O ofício enviado pelos procuradores da Lava Jato à Procuradoria Geral da República no sentido de analisar a suspeição ou impedimento de Gilmar Mendes para atuar no caso do ex-presidente da Fecomércio no Rio, Orlando Diniz, escancara a balança com dois pesos e duas medidas usada pelo Ministério Público Federal.
A situação é idêntica à que vive Sergio Moro, mas sobre o juiz de primeira instância em Curitiba — ícone da Lava Jato — os procuradores não dizem uma palavra. Aos fatos:
Orlando Diniz foi preso em fevereiro deste ano, por decisão do juiz Marcelo Bretas, da 7a. Vara da Justiça Federal do Rio de Janeiro, pela suspeita de envolvimento em crimes de corrupção, lavagem de dinheiro e organização criminosa.
Na semana passada, Gilmar Mendes, analisando habeas corpus impetrado pela defesa de Orlando Diniz, preso desde fevereiro, determinou sua libertação, sob argumento que a prisão era exagerada, na verdade uma forma de punição anterior à pena, já que o encarceramento não prejudicaria o andamento do processo.
Por isso, mandou soltá-lo e determinou “medidas cautelares menos gravosas” do que a prisão, especificamente proibiu contato com demais investigados e mandou entregar o passaporte.
O Ministério Público Federal, que pediu a prisão, acha que Gilmar Mendes não tem isenção para analisar o caso pelo fato de que a escola que fundou — e é gerida por sua família —, o Instituto Brasiliense de Direito Público (IDP), recebeu patrocínio da Fecomércio para realização de eventos, em que a palestra da Gilmar Mendes é a principal atração.
Os procuradores citam uma transferência da Fecomércio no valor de R$ 50 mil para o IDP.
Deixando de lado a atuação intensa da Fecomércio no patrocínio de palestras, inclusive para jornalistas do alto escalão do Grupo Globo, como Merval Pereira, é preciso destacar que, no caso de Gilmar Mendes, o papel do Ministério Público apresenta alto grau de incoerência.

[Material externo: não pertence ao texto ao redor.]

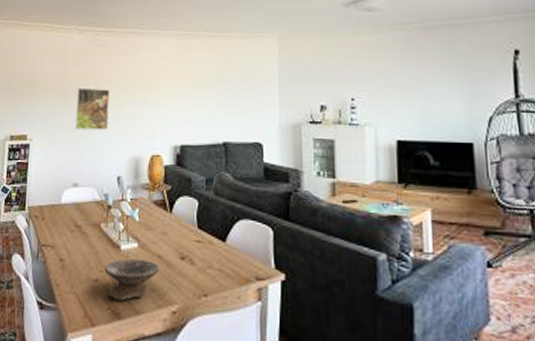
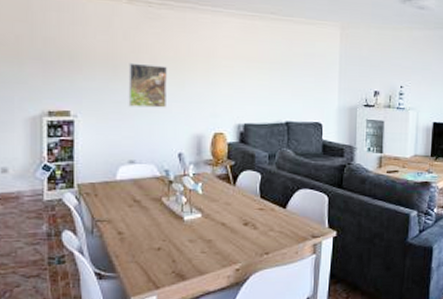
bowl: present [104,258,159,301] -> none [167,227,223,265]

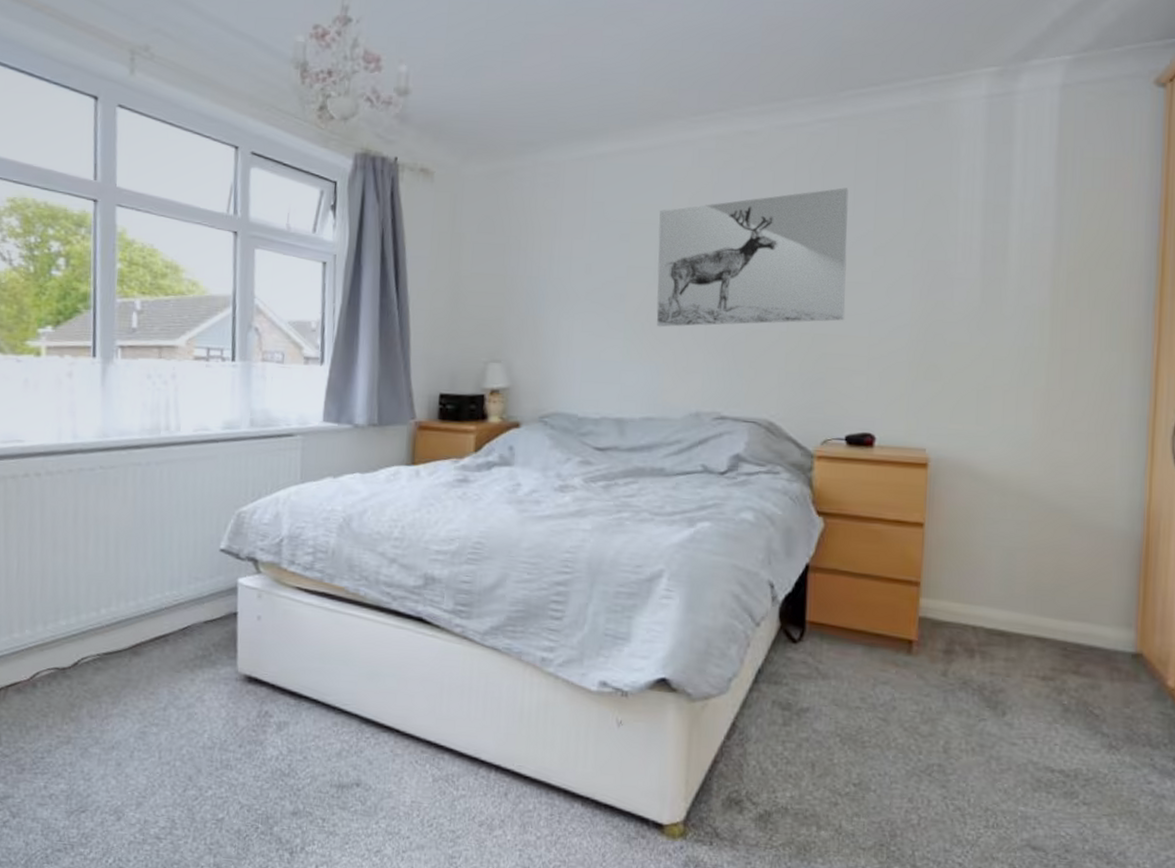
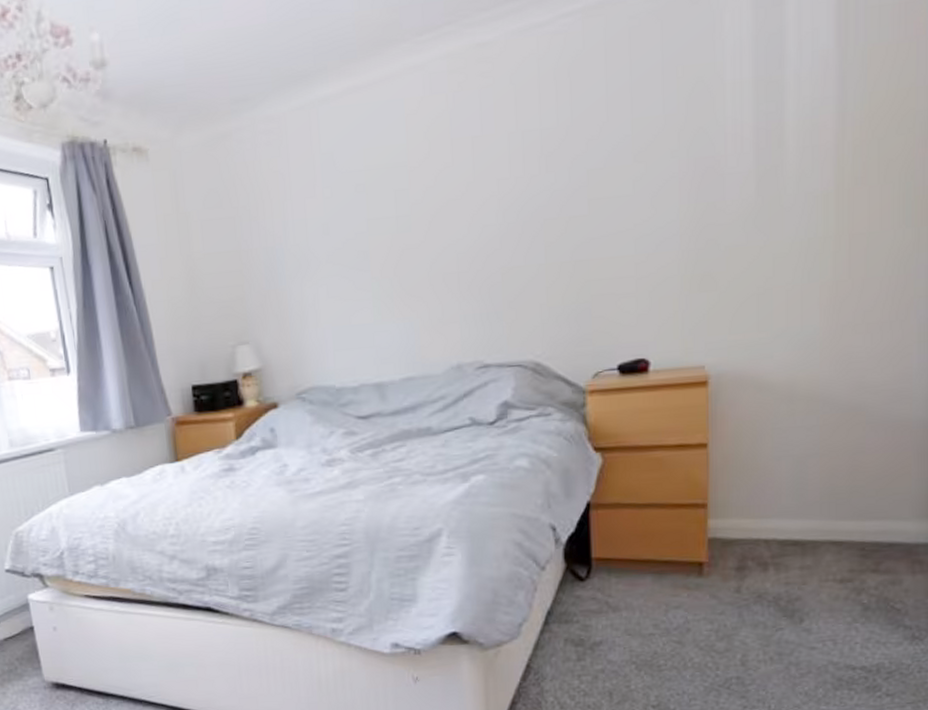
wall art: present [656,188,849,327] -> none [395,90,607,280]

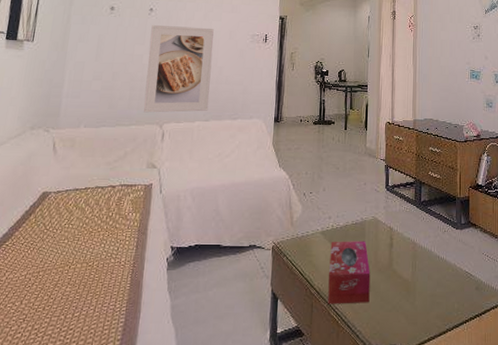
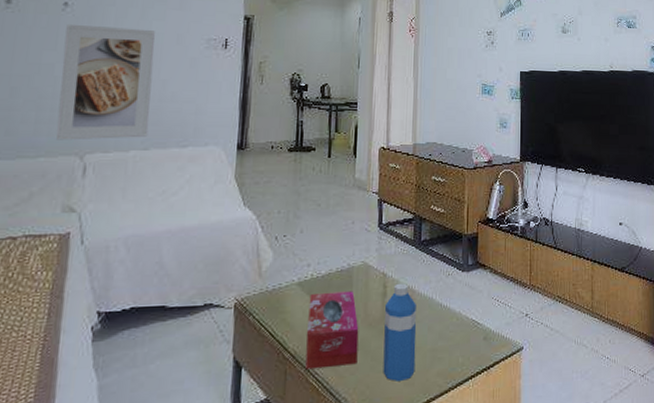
water bottle: none [390,236,418,320] -> present [383,283,417,381]

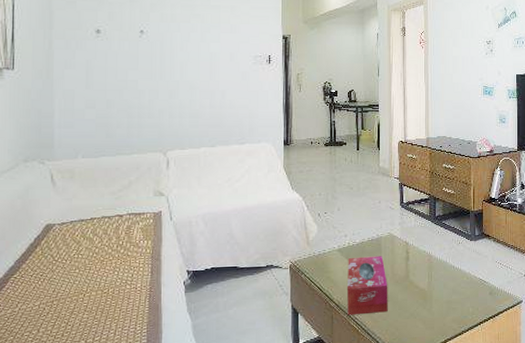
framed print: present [56,23,155,140] -> none [143,47,214,141]
water bottle: present [383,283,417,381] -> none [408,250,434,325]

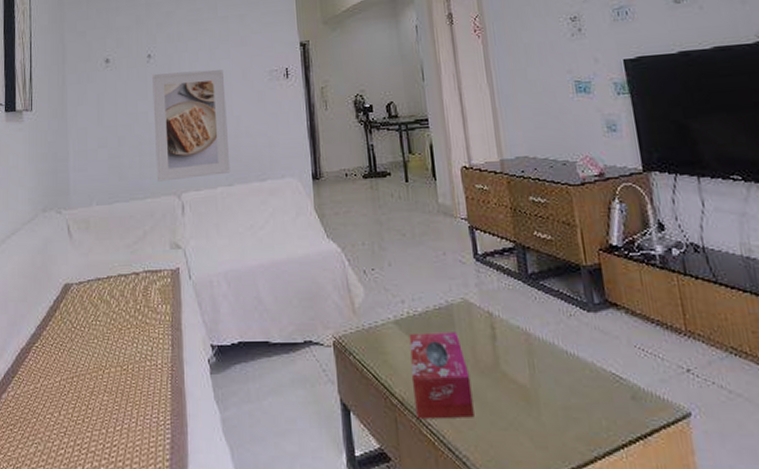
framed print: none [143,47,214,141] -> present [152,70,231,182]

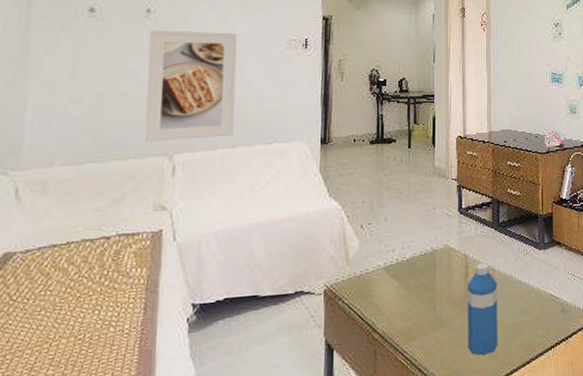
tissue box: present [409,332,475,419] -> none [394,273,444,349]
water bottle: none [496,324,547,442] -> present [467,263,498,355]

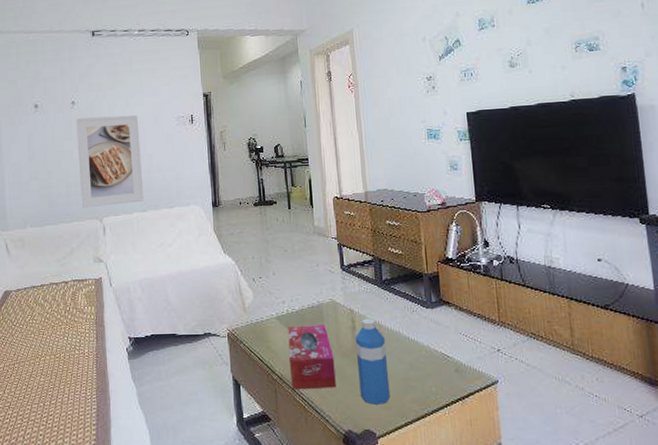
tissue box: none [394,273,444,349] -> present [288,325,336,390]

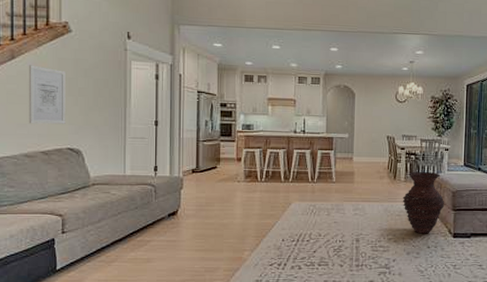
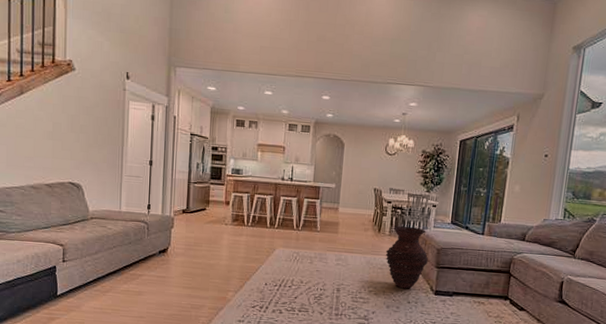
wall art: present [28,65,66,125] -> none [35,101,69,159]

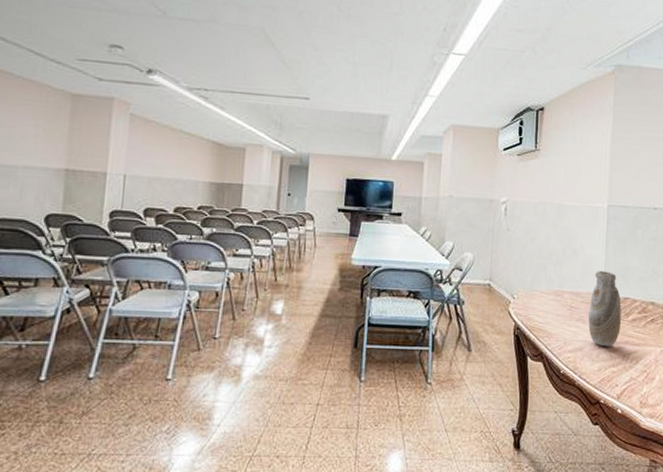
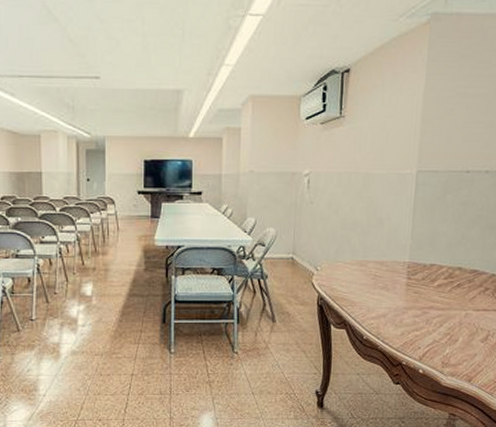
vase: present [588,271,622,347] -> none [392,239,428,313]

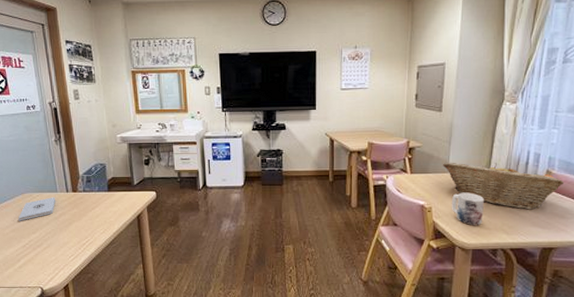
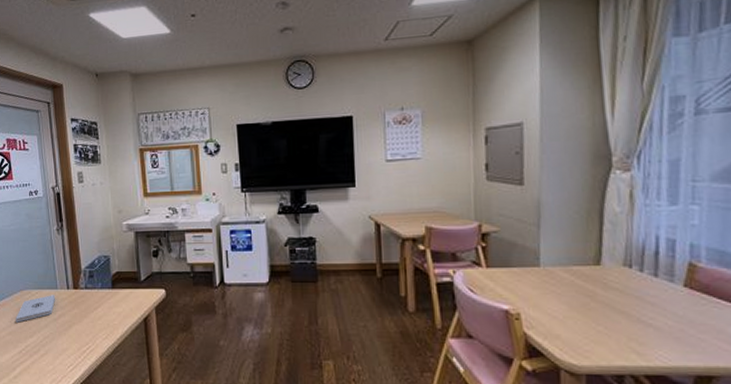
fruit basket: present [443,162,565,210] -> none [531,251,720,319]
mug: present [452,192,484,226] -> none [549,293,598,341]

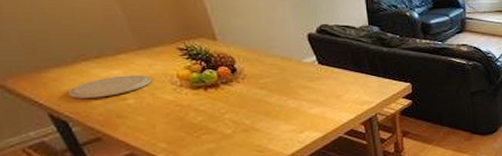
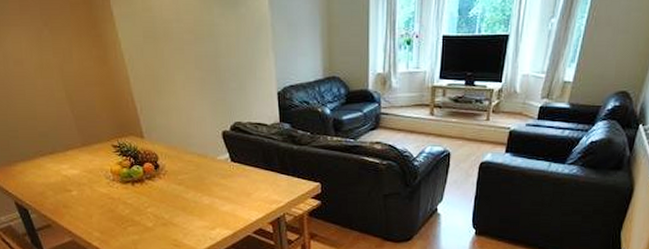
plate: present [68,75,152,98] -> none [30,170,91,189]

Se Gilmar Mendes não pode analisar nenhum fato relacionado ao ex-presidente da Fecomércio, Sergio Moro deveria deixar hoje mesmo as ações relacionadas à Petrobras, entre elas a que motivou o processo pelo caso do triplex do Guarujá, que mantém na cadeia o ex-presidente Lula.
Há quase um mês, Sergio Moro foi homenageado pela Câmara de Comércio Brasil-Estados Unidos com o título de Personalidade do Ano, em cerimônia realizada em Nova York, que teve o patrocínio da Petrobras, responsável pela aquisição de um grande número de mesas e contou inclusive com a presença do então presidente da empresa, Pedro Parente.
Moro também realizou palestra em evento organizado pelo Grupo Lide, de João Doria, que teve o patrocínio do escritório de advocacia Nélson Wilians, que é advogado contratado pela Petrobras.
No mundo ideal, tanto Gilmar Mendes quanto Moro deveriam se manter distantes de casos em que houvesse a simples aparência de falta de imparcialidade.
Não pode haver dúvida quanto à neutralidade do juiz, para a boa imagem do Poder Judiciário, pilar da democracia.
Mas não é assim que acontece no Brasil, e se torna cada dia mais evidente que, em decisões de certo juízes, há muito mais sob análise do que fatos relatados no processo.
Ao silenciar sobre Moro e atacar Gilmar Mendes, o Ministério Público Federal, um órgão autônomo, em tese independente do Judiciário, mostra que tem pautado suas ações não com base na lei e na Constituição, mas na estratégia de alcançar aqueles que considera inimigos. Ainda que contra esses inimigos não tenha provas, mas apenas indícios e convicção.